BRIEF: An image-free, verbatim transcription of the records is the expected result.

DATA TO PROCESS:
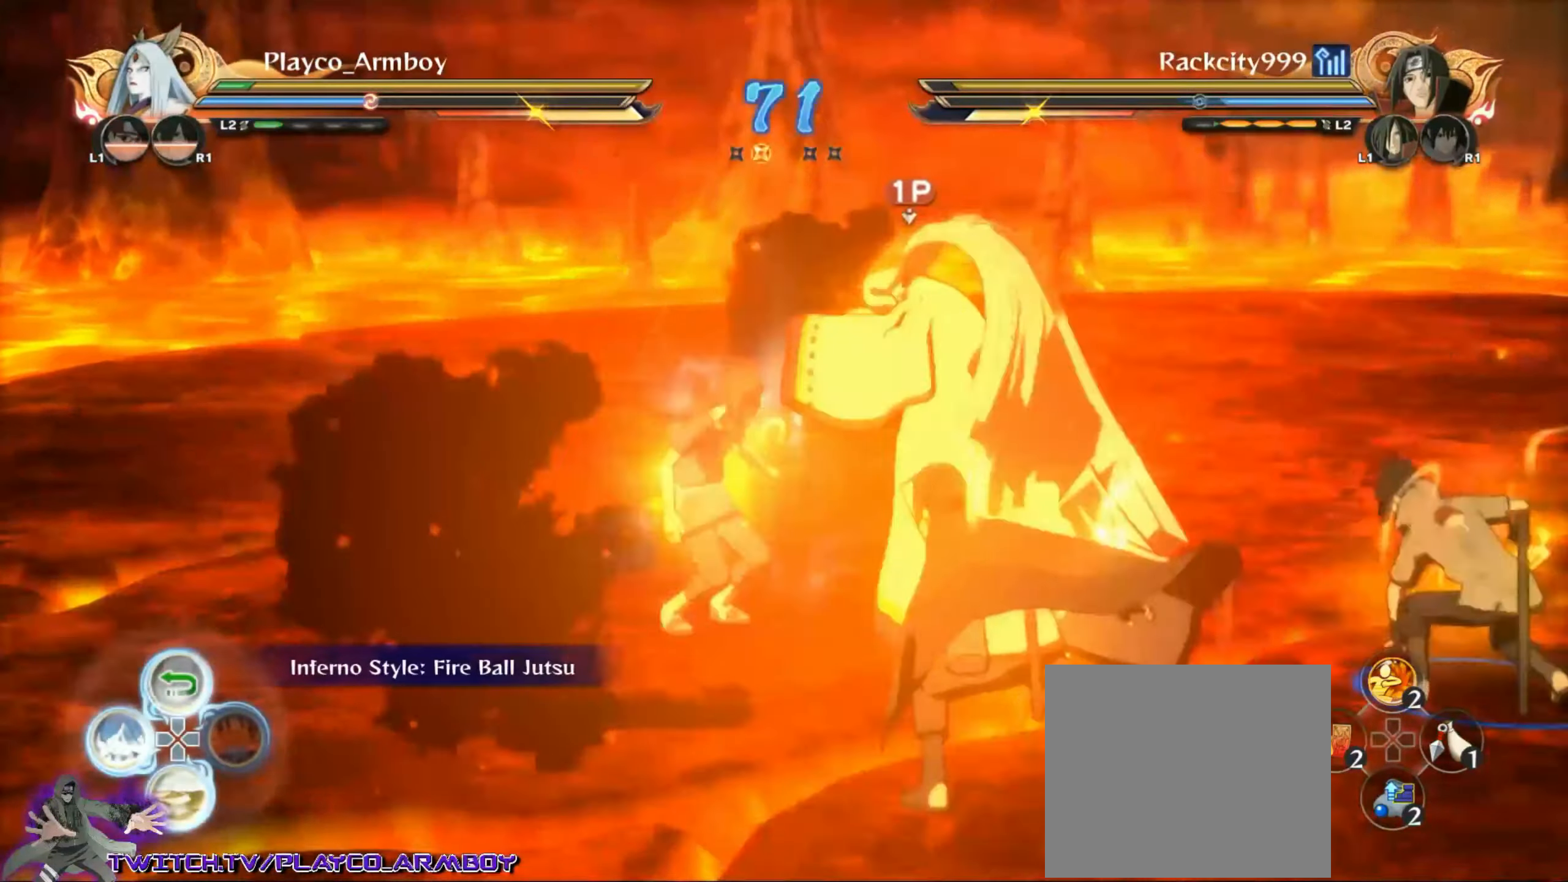
{"buttons": [], "left_stick": "up-left", "right_stick": "center", "events": [[83, "CIRCLE", "up"]]}
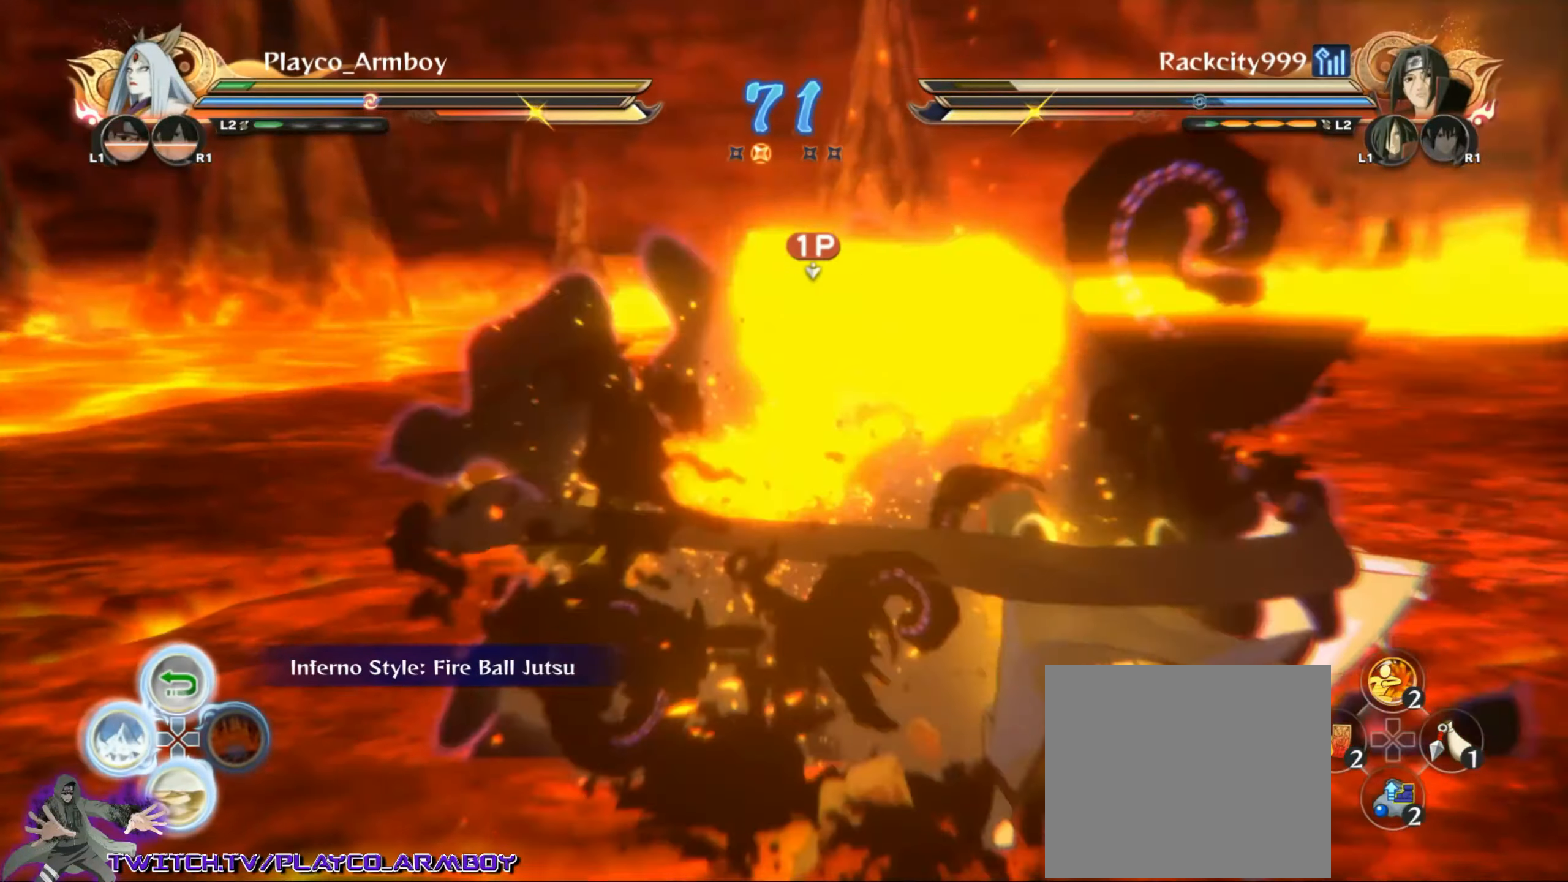
{"buttons": ["CROSS"], "left_stick": "up-left", "right_stick": "center", "events": [[367, "TRIANGLE", "down"], [417, "TRIANGLE", "up"], [433, "CROSS", "down"]]}
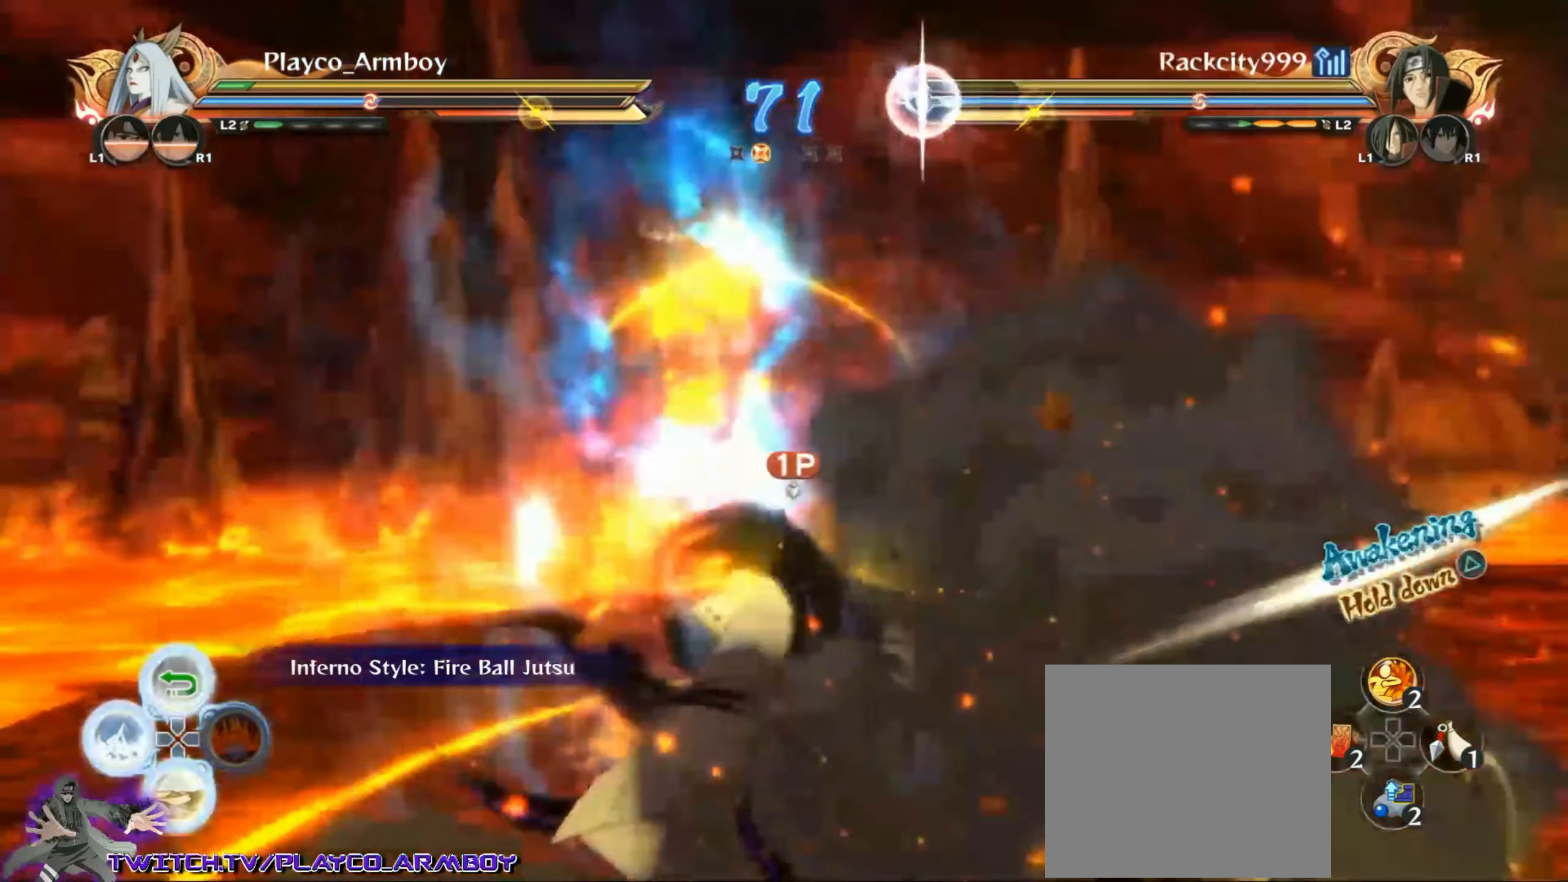
{"buttons": ["R2"], "left_stick": "up-left", "right_stick": "center", "events": [[283, "CROSS", "up"], [417, "R2", "down"]]}
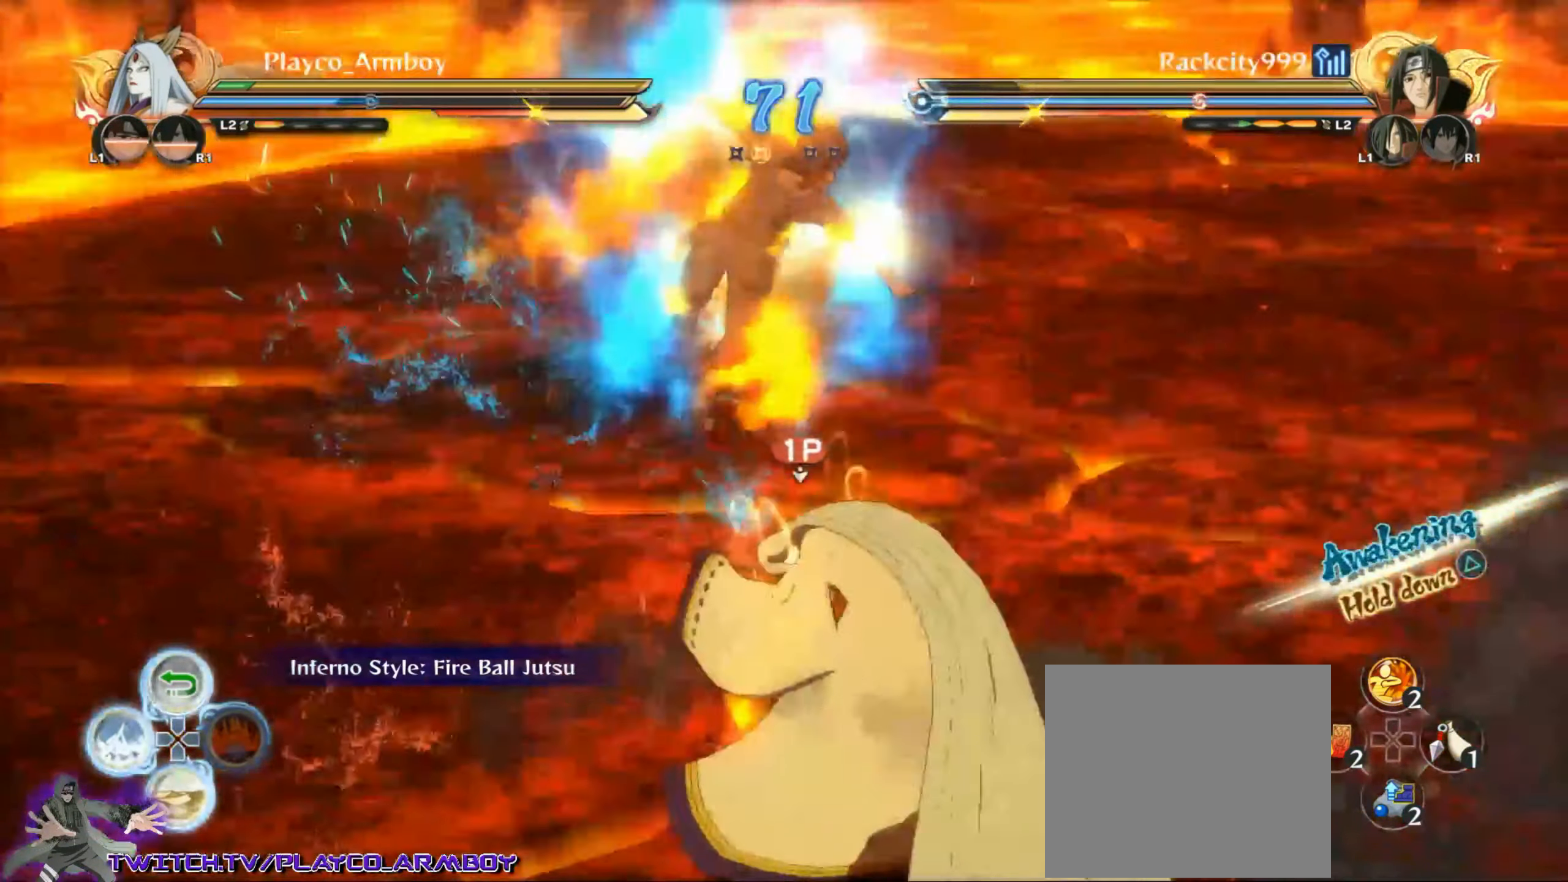
{"buttons": ["CIRCLE"], "left_stick": "up", "right_stick": "center", "events": [[67, "R2", "up"], [433, "CIRCLE", "down"], [467, "left_stick", "up"]]}
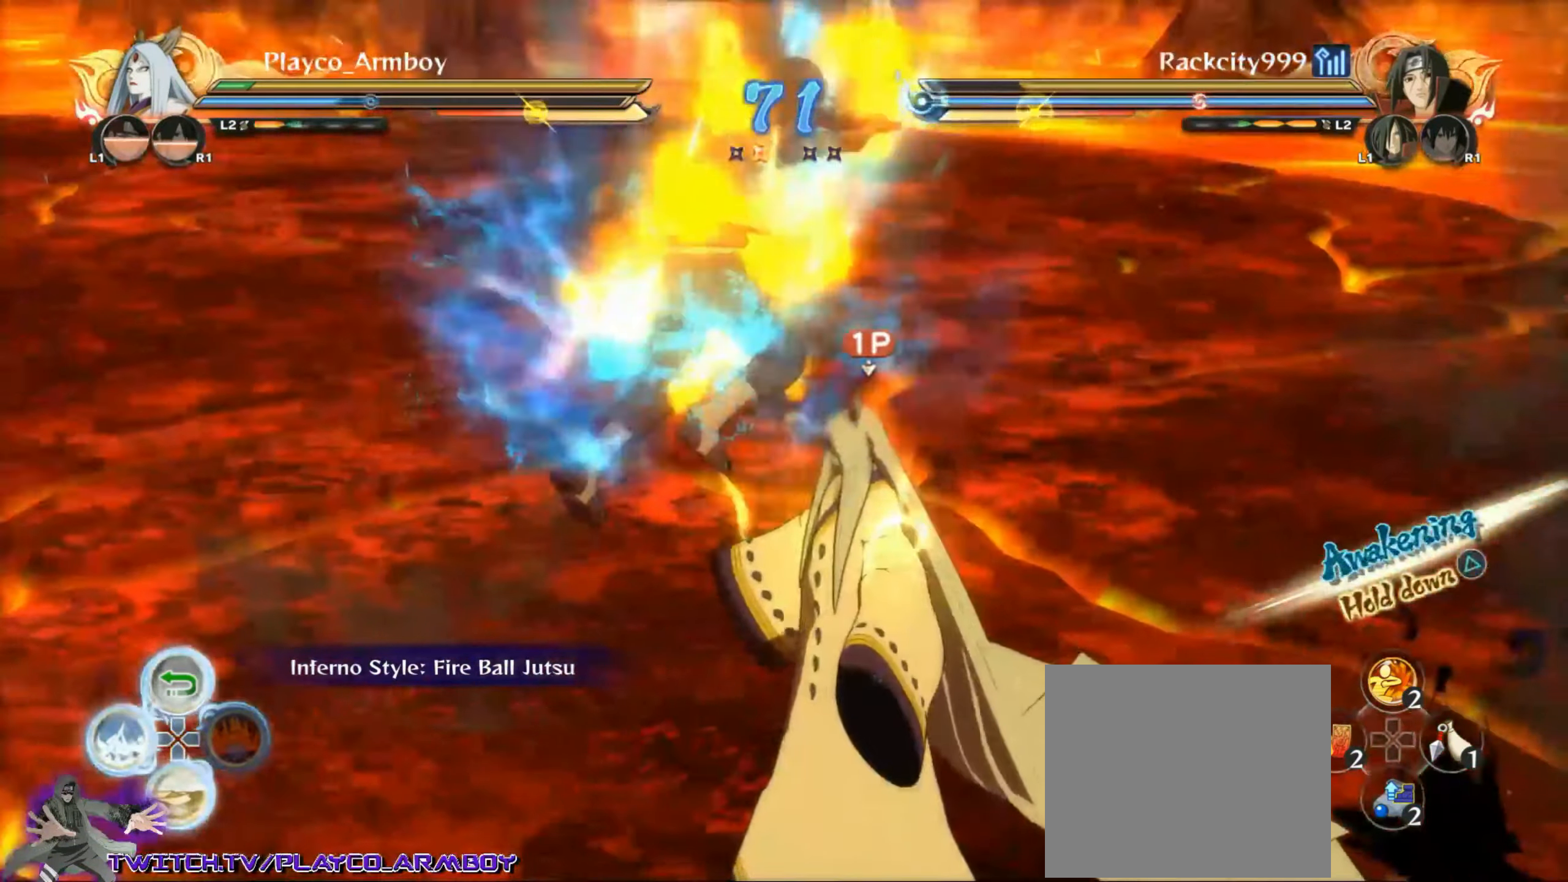
{"buttons": ["CROSS"], "left_stick": "center", "right_stick": "center", "events": [[67, "CIRCLE", "up"], [117, "TRIANGLE", "down"], [183, "TRIANGLE", "up"], [183, "left_stick", "center"], [217, "CROSS", "down"]]}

YOUR SOLUTION:
{"buttons": [], "left_stick": "up-left", "right_stick": "center", "events": [[83, "CIRCLE", "up"]]}
{"buttons": ["CROSS"], "left_stick": "up-left", "right_stick": "center", "events": [[367, "TRIANGLE", "down"], [417, "TRIANGLE", "up"], [433, "CROSS", "down"]]}
{"buttons": ["R2"], "left_stick": "up-left", "right_stick": "center", "events": [[283, "CROSS", "up"], [417, "R2", "down"]]}
{"buttons": ["CIRCLE"], "left_stick": "up", "right_stick": "center", "events": [[67, "R2", "up"], [433, "CIRCLE", "down"], [467, "left_stick", "up"]]}
{"buttons": ["CROSS"], "left_stick": "center", "right_stick": "center", "events": [[67, "CIRCLE", "up"], [117, "TRIANGLE", "down"], [183, "TRIANGLE", "up"], [183, "left_stick", "center"], [217, "CROSS", "down"]]}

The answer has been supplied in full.